Polls have closed in South Carolina's First District, and the candidates await the results in what is likely to be an extremely close race. Check the live results here.
No matter the winner, the makeup of the House of Representatives will be largely unaffected, as one seat in the middle of a term does little to move the needle in the overwhelmingly Republican body.
Just a day before today's race, polls were effectively a tossup, showing former Republican Governor Mark Sanford with 47 percent of the vote and his Democratic opponent Elizabeth Colbert Busch with 46 percent. The election has been a referendum on Sanford's past. In 2009, he was the governor of South Carolina, but he disappeared for a week. It later turned out he was in Argentina having an affair, a dalliance paid for with state funds. He was forced to resign by the state legislature a year later.

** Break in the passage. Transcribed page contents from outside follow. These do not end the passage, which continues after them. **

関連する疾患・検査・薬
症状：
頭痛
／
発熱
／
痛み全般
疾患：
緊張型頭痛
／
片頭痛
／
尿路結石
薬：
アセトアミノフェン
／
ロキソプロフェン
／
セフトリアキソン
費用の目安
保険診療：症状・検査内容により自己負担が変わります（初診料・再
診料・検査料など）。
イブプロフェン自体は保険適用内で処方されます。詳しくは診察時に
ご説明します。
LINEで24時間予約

Today's special election became necessary after former congressman Tim Scott was appointed by Republican Governor Nikki Haley to fill the vacated Senate seat of Jim DeMint.
DeMint, in turn, had left the Senate at the end of 2012 to head the Heritage Foundation, a conservative think tank now in the news for its opposition to immigration reform.
In the last few weeks, leaked documents showed Sanford was accused of trespassing on multiple occasions at his ex-wife's house. Support for Sanford dropped precipitously but later rebounded. Sanford took out a full-page ad in local news explaining his version of the story, saying he was simply accompanying his son in a viewing of the Super Bowl. Sanford focused his campaign rhetoric on tying his opponent to national Democrats, particularly Nancy Pelosi, who is often vilified as a standard bearer for the "Obama agenda" in conservative circles.
After the news of the accusations leaked, the National Republican Congressional Committee announced it was withdrawing its funding from Sanford's campaign, leaving him to scramble for private donations to keep his operation afloat.
Still, the race has been an uphill battle for the Democratic challenger. South Carolina's First District stretches along the coast of the state, encompassing the relatively liberal enclaves of Charleston and Myrtle Beach, as well as the heavily red areas surrounding them. In 2012, the district went for Republican Mitt Romney by 18 points. Colbert Busch portrayed herself as a fiscally conservative Democrat with staunchly progressive opinions on social issues like same-sex marriage.
If Sanford wins, it will be a rebuke for the Democrats, who outspent him five times over just to lose to an admitted adulterer and embezzler in a bastion of evangelical Christianity. Of course, Democrats may take it as a sign that they can come close to winning even in staunchly red areas of the country, as long as Republicans keep shooting themselves in the feet, a practice that shows no signs of abating.
In any case, victory tonight is likely to be short-lived. The winner must run again in 2014 to keep the seat, and without mitigating circumstances, it is almost certain to go to the Republican candidate, whomever that is. 2014 is a midterm election, and Republicans traditionally have stronger turnout in years without a presidential election. It seems likely to return to its conservative position as soon as sex scandals and national politics stop pumping excitement into the race.
And no matter which candidate defends their seat next year, they may end up facing the same opponent. Sanford's ex-wife Jenny has been rumored as a potential challenger. She seems a likely choice to face Colbert Busch next year, as Jenny Sanford can wrest the women's vote away and play the embattles and long-suffering first wife.
The same role works if she faces her ex-husband, and she may be tempted to run against him simply to end his career once and for all.